Кроме того, у нас, в принципе, люди всегда готовы обидеться и подумать о том, что к ним плохо относятся. А с начала войны идут такого рода репортажи [из-за границы], где всё это преувеличивается. Что-то там у кого-то чуть отняли, кого-то унизили, обидели, не пустили и так далее. Это не работает на антивоенный консенсус.
Есть и люди, чей бизнес в краткосрочном периоде, например, остался без конкурентов, или кто получил большой заказ по линии ВПК и хорошо заработал. Но, думаю, даже эти люди понимают, что это не может быть вечным, что это шальные деньги, а не поступательное, планомерное, системное развитие.
— А как становление этого консенсуса сочетается со всё большим расслоением между людьми с прогосударственной и оппозиционной позициями?
____________________
# Список заданий
• 1. Переведите на английский предложение из отрывка: «Это не работает на антивоенный консенсус».
• 2. Какими названы в отрывке деньги, заработанные на большом заказе по линии ВПК?

[Ограничивающие рамки с ключевыми точками]
____________________
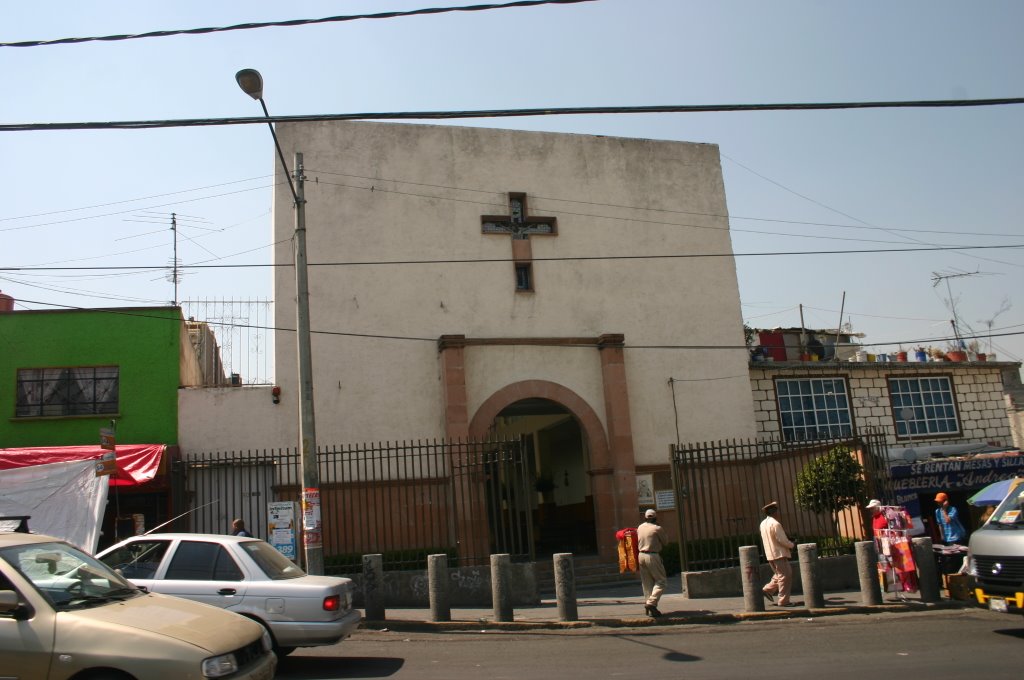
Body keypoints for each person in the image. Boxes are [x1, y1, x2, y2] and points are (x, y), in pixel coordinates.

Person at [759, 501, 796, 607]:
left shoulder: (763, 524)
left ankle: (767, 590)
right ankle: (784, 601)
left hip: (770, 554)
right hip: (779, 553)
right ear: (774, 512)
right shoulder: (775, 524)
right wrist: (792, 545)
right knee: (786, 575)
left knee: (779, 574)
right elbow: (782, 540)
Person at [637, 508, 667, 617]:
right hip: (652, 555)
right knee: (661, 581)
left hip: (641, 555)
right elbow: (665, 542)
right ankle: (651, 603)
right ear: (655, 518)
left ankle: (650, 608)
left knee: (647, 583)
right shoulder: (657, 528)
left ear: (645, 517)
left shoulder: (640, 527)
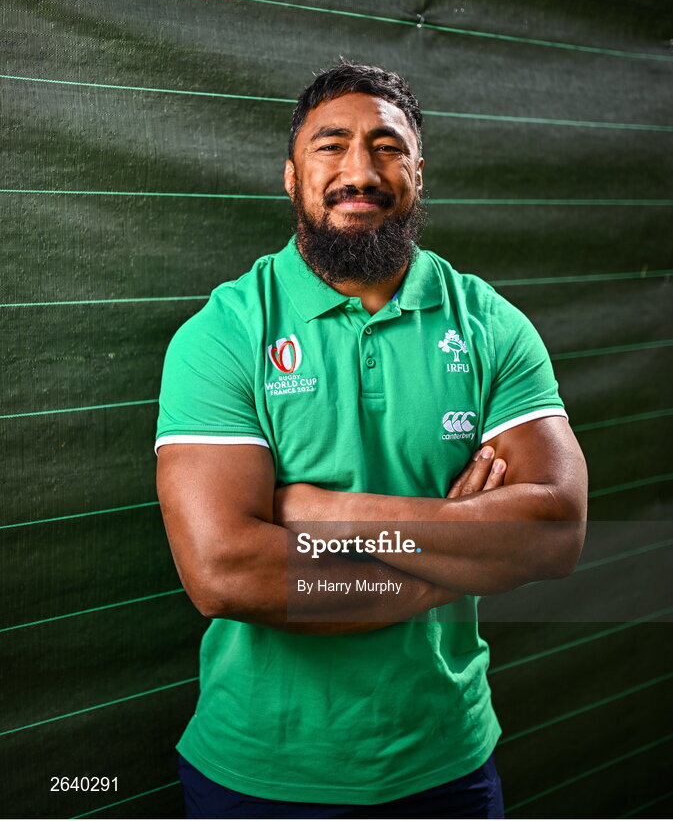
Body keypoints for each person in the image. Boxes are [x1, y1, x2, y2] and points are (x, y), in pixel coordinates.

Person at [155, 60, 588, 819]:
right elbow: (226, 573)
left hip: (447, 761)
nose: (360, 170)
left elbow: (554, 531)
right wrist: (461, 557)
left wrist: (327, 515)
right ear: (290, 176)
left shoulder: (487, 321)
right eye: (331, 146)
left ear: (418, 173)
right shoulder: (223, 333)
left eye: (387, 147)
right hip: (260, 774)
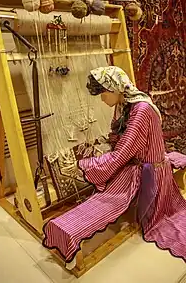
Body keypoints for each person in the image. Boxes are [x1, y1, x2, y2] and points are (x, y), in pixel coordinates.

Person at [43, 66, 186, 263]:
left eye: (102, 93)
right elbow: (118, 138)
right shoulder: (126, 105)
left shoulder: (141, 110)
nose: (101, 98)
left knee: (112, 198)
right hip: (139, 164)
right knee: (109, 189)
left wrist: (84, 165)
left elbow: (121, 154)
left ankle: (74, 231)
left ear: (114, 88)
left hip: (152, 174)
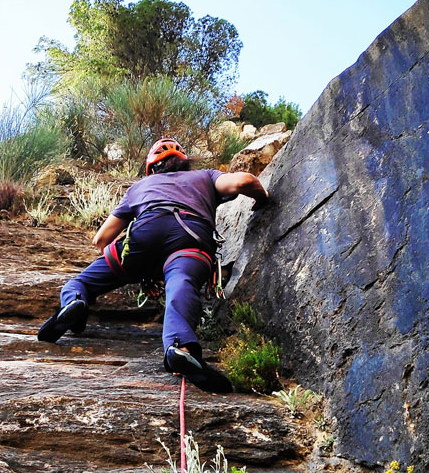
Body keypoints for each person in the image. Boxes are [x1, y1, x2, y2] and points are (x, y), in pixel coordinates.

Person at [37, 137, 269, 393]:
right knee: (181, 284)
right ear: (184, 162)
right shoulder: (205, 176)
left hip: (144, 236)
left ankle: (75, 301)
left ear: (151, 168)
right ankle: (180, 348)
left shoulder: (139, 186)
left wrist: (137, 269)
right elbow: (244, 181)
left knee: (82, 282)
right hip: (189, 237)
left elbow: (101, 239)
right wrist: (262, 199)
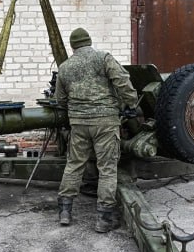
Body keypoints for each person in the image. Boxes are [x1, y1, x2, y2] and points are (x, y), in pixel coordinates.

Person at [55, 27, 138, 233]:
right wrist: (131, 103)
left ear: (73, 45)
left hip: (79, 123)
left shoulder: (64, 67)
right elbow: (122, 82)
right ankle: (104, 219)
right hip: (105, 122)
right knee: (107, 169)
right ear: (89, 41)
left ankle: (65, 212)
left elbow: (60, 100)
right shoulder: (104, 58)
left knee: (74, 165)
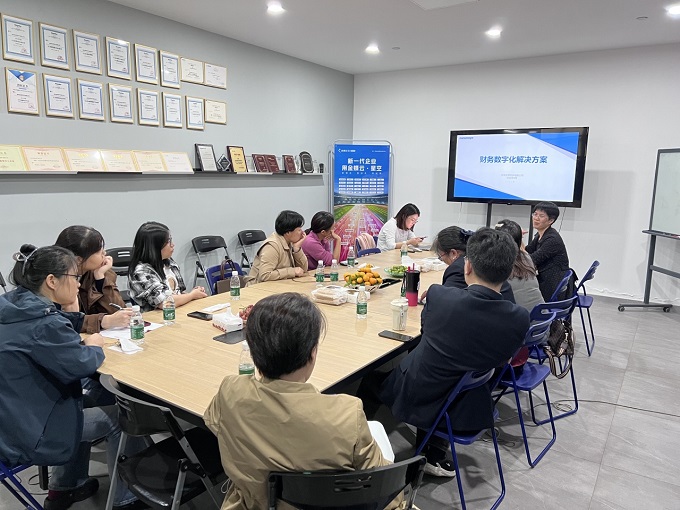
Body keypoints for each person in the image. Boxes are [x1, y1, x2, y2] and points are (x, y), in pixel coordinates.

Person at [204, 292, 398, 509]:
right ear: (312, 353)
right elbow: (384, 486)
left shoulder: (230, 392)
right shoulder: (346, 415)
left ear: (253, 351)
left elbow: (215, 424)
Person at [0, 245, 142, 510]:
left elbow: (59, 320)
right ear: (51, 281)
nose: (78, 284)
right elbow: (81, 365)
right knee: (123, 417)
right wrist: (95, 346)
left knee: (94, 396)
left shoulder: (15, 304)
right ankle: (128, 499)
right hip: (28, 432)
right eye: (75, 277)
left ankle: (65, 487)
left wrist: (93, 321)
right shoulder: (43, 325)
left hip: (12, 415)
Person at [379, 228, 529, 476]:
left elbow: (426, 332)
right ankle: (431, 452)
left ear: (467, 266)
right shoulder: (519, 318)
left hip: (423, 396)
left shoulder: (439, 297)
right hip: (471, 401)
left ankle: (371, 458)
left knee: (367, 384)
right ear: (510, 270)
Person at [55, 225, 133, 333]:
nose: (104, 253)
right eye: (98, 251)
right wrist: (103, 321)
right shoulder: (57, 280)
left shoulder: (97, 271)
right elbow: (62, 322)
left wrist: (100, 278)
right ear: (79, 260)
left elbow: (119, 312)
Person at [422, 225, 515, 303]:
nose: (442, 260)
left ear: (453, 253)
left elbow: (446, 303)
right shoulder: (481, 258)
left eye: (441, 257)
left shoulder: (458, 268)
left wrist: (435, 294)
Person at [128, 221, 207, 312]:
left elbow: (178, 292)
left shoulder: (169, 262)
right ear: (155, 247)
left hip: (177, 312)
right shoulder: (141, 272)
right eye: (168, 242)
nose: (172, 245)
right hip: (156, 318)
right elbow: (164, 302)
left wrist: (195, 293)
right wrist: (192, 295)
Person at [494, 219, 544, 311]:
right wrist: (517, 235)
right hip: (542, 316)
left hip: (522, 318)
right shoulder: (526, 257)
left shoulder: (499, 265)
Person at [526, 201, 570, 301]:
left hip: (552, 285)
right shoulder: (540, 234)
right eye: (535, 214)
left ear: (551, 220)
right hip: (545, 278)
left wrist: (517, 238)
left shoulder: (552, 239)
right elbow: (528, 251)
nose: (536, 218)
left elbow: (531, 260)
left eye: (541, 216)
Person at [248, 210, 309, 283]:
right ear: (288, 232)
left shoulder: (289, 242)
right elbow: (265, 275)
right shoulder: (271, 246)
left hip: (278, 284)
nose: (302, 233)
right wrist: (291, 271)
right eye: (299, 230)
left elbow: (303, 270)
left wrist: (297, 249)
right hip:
____________________
# Ответы к заданиям
• 1. This does not work in favor of an antiwar consensus.

• 2. Шальными деньгами.